Die Norwegerin Marit Björgen hat bei der WM in Lahti den Titel im Skiathlon gewonnen und damit als erste nordische Wintersportlerin ihre 15. Goldmedaille bei Weltmeisterschaften geholt. Die 36-Jährige siegte nach je 7,5 km im klassischen und freien Stil vor der Finnin Krista Parmakoski (4,8 Sekunden Rückstand), die dem Gastgeber die erste Medaille bescherte und von 35.000 Zuschauern im ausverkauften Stadion frenetisch gefeiert wurde.

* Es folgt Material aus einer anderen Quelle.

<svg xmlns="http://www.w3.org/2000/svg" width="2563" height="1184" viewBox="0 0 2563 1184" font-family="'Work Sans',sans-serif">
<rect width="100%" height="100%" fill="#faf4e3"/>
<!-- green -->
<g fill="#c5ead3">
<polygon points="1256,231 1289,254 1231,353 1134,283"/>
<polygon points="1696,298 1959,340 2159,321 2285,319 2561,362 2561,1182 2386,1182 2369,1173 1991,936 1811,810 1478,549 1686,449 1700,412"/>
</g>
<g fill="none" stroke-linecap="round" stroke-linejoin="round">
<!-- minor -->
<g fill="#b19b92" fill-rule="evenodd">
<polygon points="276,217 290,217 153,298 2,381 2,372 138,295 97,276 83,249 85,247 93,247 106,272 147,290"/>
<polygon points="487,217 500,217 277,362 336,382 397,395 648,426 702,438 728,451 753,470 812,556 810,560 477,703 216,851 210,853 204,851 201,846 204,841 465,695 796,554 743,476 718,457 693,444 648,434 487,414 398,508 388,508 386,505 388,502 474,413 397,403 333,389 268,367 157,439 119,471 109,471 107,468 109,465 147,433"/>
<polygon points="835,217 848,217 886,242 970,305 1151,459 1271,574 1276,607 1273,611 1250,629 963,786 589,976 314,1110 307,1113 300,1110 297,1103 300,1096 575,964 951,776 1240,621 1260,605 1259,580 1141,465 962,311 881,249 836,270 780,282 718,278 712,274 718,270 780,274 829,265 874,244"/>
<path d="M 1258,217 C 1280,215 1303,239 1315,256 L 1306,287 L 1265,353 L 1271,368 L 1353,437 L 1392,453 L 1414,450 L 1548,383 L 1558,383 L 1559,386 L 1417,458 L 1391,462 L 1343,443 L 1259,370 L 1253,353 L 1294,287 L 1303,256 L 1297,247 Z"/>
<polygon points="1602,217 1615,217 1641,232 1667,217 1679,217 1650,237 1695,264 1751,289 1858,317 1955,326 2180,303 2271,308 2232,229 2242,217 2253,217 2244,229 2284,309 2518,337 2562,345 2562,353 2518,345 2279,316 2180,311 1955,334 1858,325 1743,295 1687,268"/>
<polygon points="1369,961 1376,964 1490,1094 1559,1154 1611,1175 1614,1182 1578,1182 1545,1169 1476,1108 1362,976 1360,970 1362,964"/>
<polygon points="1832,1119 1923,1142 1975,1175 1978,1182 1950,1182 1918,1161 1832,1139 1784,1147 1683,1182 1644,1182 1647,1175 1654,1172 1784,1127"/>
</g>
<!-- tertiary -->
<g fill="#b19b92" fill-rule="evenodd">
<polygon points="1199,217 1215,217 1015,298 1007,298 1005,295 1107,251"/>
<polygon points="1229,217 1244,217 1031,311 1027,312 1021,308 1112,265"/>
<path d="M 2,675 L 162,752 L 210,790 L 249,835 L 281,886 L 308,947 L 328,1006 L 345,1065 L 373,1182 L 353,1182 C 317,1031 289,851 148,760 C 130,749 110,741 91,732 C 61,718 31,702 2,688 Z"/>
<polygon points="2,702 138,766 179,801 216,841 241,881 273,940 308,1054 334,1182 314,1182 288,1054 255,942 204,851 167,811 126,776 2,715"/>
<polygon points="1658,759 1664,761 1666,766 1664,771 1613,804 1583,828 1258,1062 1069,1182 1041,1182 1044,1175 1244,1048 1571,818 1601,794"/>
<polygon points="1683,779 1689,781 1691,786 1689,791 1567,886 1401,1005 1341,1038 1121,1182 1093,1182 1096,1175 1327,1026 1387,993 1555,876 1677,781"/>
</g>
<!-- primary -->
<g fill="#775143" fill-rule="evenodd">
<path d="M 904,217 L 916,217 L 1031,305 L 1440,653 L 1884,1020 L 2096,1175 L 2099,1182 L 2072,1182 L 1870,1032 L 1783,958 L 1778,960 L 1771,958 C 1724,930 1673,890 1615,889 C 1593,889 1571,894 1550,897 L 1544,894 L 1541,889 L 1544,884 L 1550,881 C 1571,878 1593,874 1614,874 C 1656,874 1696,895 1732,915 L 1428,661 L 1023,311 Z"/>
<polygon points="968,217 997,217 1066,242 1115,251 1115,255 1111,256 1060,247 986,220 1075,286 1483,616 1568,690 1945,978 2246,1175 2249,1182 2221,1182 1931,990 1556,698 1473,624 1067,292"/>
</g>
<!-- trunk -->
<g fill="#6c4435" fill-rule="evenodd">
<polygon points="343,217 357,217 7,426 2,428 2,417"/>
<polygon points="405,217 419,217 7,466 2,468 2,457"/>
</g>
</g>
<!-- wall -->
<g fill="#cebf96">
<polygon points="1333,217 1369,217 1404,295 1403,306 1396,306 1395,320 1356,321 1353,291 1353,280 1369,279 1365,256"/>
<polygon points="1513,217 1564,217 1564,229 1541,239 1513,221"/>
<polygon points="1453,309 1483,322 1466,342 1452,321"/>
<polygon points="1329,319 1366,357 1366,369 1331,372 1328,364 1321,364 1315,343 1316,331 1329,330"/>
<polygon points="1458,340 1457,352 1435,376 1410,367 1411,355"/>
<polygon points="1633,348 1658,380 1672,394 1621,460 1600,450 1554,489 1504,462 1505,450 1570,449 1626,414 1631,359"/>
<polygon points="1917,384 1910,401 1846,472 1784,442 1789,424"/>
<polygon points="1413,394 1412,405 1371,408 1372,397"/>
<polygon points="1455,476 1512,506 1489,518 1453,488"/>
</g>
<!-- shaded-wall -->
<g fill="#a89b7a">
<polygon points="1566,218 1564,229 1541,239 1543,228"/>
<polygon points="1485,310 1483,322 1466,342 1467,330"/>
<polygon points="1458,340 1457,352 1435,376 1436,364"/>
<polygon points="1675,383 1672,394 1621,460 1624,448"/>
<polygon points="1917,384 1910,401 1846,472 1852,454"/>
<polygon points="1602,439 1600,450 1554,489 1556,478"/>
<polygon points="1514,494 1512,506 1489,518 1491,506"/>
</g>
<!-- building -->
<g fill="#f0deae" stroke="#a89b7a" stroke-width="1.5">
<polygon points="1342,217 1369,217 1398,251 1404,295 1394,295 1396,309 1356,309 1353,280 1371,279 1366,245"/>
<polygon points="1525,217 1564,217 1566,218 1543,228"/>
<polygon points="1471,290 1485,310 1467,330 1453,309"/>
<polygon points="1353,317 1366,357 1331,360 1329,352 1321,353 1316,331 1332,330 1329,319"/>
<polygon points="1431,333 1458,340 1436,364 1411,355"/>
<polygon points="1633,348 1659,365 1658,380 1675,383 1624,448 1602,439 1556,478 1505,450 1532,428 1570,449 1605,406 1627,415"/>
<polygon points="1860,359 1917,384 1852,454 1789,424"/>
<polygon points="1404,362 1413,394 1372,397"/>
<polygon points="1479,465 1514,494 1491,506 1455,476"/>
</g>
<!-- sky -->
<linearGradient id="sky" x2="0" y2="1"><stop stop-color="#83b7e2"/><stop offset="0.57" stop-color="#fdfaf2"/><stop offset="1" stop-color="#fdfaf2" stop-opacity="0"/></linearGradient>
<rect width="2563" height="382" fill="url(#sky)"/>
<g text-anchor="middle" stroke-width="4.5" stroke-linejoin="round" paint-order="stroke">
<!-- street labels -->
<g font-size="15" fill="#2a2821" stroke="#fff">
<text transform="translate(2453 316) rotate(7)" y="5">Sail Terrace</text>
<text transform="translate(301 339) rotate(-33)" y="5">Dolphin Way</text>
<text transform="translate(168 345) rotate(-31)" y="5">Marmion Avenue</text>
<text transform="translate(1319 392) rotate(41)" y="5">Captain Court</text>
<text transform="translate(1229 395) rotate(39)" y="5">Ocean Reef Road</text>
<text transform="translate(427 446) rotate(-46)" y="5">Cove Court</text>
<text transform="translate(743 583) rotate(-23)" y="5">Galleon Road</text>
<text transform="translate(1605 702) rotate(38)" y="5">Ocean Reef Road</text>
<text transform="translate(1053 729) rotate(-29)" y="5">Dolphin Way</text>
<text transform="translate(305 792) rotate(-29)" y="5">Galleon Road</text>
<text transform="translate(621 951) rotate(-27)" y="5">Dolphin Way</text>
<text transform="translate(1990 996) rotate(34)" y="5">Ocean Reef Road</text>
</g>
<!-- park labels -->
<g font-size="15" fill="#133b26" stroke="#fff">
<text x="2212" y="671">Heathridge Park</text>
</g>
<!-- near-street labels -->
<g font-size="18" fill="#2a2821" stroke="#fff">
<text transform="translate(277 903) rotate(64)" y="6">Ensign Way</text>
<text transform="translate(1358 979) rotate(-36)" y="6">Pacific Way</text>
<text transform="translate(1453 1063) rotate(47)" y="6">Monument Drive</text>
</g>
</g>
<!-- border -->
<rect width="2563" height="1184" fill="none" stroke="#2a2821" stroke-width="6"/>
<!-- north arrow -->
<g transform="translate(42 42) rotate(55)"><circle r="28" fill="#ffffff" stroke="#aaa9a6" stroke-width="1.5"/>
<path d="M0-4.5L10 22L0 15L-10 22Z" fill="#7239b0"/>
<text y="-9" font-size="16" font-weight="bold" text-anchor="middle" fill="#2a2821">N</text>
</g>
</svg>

Bronze ging an die Schwedin Charlotte Kalla (+32,0), Gesamtweltcup-Spitzenreiterin Heidi Weng (+1:05,4 Minuten) ging als Fünfte überraschend leer aus. Beste Deutsche war Katharina Hennig (Oberwiesenthal), die in ihrem ersten WM-Rennen einen ganz starken elften Platz (+1:39,1) belegte. Victoria Carl (Zella-Mehlis) wurde 15., Sofie Krehl (Oberstdorf) belegte Platz 16, Sandra Ringwald (Schonach) kam als 21. ins Ziel.

Björgen holt Rekord-Gold

Superstar Marit Björgen krönte ihr Comeback, nachdem sie in der Vorsaison wegen der Geburt ihres ersten Kindes pausiert hatte. 14 Jahre nach ihrem ersten WM-Titel baute "Königin Marit" ihre einzigartige Erfolgsbilanz aus und hat nun eine Goldmedaille mehr als die Sowjetläuferin Jelena Wälbe auf dem Konto. Kein anderer nordischer Wintersportler war erfolgreicher.

Björgens Landsfrau Therese Johaug, die bei der WM 2015 den Skiathlon gewonnen hatte, fehlte wegen eines Dopingvergehens und ist noch bis zum kommenden November gesperrt.

Skiathlon-Weltmeister bei den Männern ist der Russe Sergej Ustjugow. Der 24 Jahre alte Sieger der Tour de Ski verwies in 1:09:16,7 Stunden den Norweger Martin Johnsrud Sundby, der nach einem Sturz am letzten Anstieg 6,7 Sekunden Rückstand hatte, auf Rang zwei. Den dritten Platz sicherte sich im Spurt der Verfolgergruppe Finn Haagen Krogh aus Norwegen. Florian Notz lief ein beherztes Rennen und kam als bester Deutscher auf Rang 16. Sein Rückstand auf Ustjugow betrug 57,7 Sekunden. Lucas Bögl kam als 19. ins Ziel, Jonas Dobler wurde 21.